Borís Pasternak é um dos escritores russos mais proeminentes de todos os tempos. Apesar de ele ser conhecido internacionalmente e ser hoje adorado na Rússia, nos tempos soviéticos era uma persona non grata.
Como o proeminente poeta se tornou um pária?
Borís Pasternak era mais conhecido como poeta e seus versos simbolistas são considerados parte do cânone da Idade de Prata da literatura russa, época dos poetas mais frutíferos e talentosos do país.
Pasternak continuou na Rússia após a Revolução Bolchevique, ao contrário de muitos outros. Ele continuou escrevendo poemas e seu talento foi reconhecido pelas autoridades soviéticas. Entre as décadas de 1920 e 1930, ele foi considerado um dos melhores poetas soviéticos e um respeitável membro da União dos Escritores Soviéticos. Até mesmo Iôssif Stálin apreciava sua obra - e muito provavelmente por causa de um pedido pessoal de Pasternak a Stálin, após o qual várias pessoas foram libertadas da prisão.
No entanto, com a força do governo de Stálin, a partir do final dos anos 1930, a propaganda soviética exigia poemas patrióticos para levantar o espírito, e não versos filosóficos e "à parte da vida real", como diziam que Pasternak fazia. Assim, seus poemas deixaram de ser publicados e ele começou a recorrer a traduções e à prosa.
O caso Doutor Jivago
Pasternak trabalhou por cerca de 10 anos em um dos dos melhores romances já escritos na língua russa, “Doutor Jivago”, que concluiu em 1955. Formalmente, o livro trata sobre a Guerra Civil que se desenrolou na Rússia após a Revolução, mas, no fundo, ele é um romance sobre as pessoas, amor e morte, o sentido da vida e o próprio universo.
Isso era absolutamente inapropriado nos tempos soviéticos, já que o romance não coloca os bolcheviques sob uma perspectiva positiva, mostrando, ao invés disso, como eles foram bárbaros e arruinaram muita gente.
Assim, não é de surpreender que “Doutor Jivago” tenha sido proibido para publicação e recebido com negatividade por parte da imprensa e das autoridades, entre elas, o então líder soviético Nikita Khruschov. O que aconteceu depois disso, literalmente “matou” Pasternak como escritor na URSS.

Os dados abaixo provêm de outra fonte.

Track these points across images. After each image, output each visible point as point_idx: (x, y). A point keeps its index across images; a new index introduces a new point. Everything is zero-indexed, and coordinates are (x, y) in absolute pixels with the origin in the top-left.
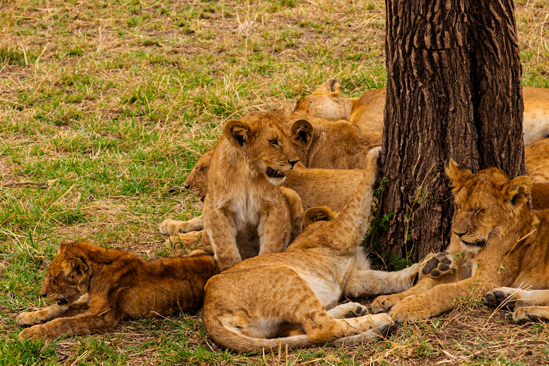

Pasternak conseguiu enviar o livro para o Ocidente e, em 1957, “Doutor Jivago” foi publicado na Itália. Mais tarde, a CIA revelou documentos que mostram que a agência norte-americana teve envolvimento na divulgação do livro. Esta era outra “arma” sua contra o Estado soviético: a contra-propaganda.
Em 1958, Pasternak foi anunciado como vencedor do Prêmio Nobel de Literatura. O governo soviético ficou ensandecido com a decisão, recebendo-a como um passo político contra a própria União Soviética.
Foi aí que se iniciou um verdadeiro bullying contra Pasternak na URSS. Ele foi declarado traidor e excluído do Sindicato dos Escritores - o que, naquela época, significava que sua obra não podia mais ser publicada. Autores oficiais soviéticos organizaram toda uma campanha de intimidação. Todos os meios de comunicação oficiais escreviam que o romance era uma calúnia contra a Revolução e o poder soviético. Eles citavam até mesmo cartas que os proletários teriam lhes enviado atacando o romance.
O interessante é que nenhum deles teve a chance de ler o romance: isso porque ele não tinha sido publicado na União Soviética. Assim, muitas dessas missivas começavam com a frase "não li Pasternak, mas o condeno" ou "não li este romance, mas é ruim". Comitês do partido, fábricas e institutos fizeram reuniões onde condenavam coletivamente Pasternak. Algumas pessoas chegaram até a sugerir revogar a cidadania soviética de Pasternak. No final das contas, ele precisou recusar publicamente seu Prêmio Nobel.
A campanha de difamação arruinou a saúde do autor. Ele morreu de câncer em 1960 e seu romance foi publicado oficialmente na URSS em 1988.